Ich frage weiter, ob es denn sein kann, wenn wir die Liebe mit unserem Herzen verbinden, wir nicht eher unseren Bauch meinen. Beim Verliebt sein sind es ja die Schmetterlinge, die da zu verorten sind. Das Herz meint nach biblischem Verständnis die Schaltzentrale des Lebens. Bei der Begrenzung auf das Gefühl ginge wahrlich viel verloren.
Liebe ist also Tat für den anderen. Liebe ist auch mit Wahrheit verbunden. Das erinnert mich an das Motto der indischen Hochschule, an der ich studiert und später unterrichtet habe. In großen griechischen Buchstaben stand es auf der großen Wand des Hauptgebäudes: Aletheuontes en agape. Und der Rektor meinte mit einem Lächeln, dass er ganz froh sei, dass es kein Besucher entziffern könne. Der Besucher würde sofort erkennen, dass weder Studenten noch Dozenten das umsetzen. Auf Deutsch steht da: „Lasst uns aber wahrhaftig sein in der Liebe!“ (Eph 4,15)

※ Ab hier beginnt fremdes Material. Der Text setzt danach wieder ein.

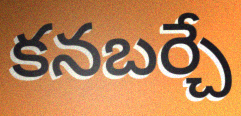
కనబర్చే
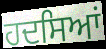
ਹਦਸਿਆਂ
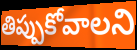
తిప్పుకోవాలని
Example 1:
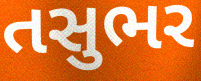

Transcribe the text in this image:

તસુભર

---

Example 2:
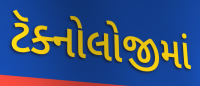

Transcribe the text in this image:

ટૅક્નોલોજીમાં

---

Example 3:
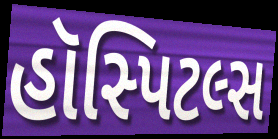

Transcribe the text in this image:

હૉસ્પિટલ્સ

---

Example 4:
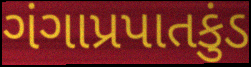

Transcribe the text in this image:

ગંગાપ્રપાતકુંડ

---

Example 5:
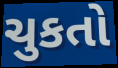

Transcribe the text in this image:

ચુકતો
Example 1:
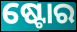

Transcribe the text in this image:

ଷ୍ଟୋର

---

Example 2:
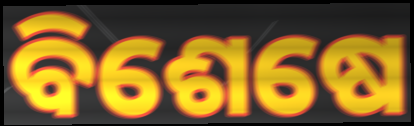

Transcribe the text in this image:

ବିଶେଷେ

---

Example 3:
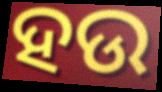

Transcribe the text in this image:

ହଉ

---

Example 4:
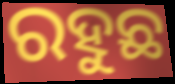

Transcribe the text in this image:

ରହୁଛ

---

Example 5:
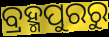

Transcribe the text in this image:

ବ୍ରହ୍ମପୁରରୁ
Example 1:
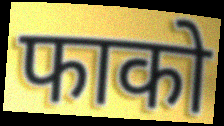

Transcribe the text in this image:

फाको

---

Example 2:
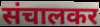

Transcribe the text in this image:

संचालकर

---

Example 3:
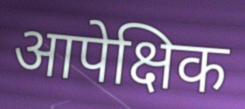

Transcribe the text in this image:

आपेक्षिक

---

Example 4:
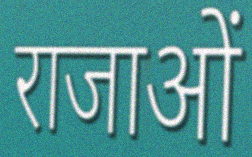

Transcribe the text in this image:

Dabei ergänze ich, dass Wahrheit in der Bibel ein Beziehungsbegriff ist. Wahrheit zeigt sich durch Treue in Gemeinschaft, im miteinander. Das hebräische Wort für Wahrheit ist Amen, was eben auch Treue heißen kann.
Und ich lerne, dass ich für die Liebe eine besondere Tatkraft und Beständigkeit brauche. Und ich frage mich, ob Liebe und harte Arbeit siamesische Zwillinge sind.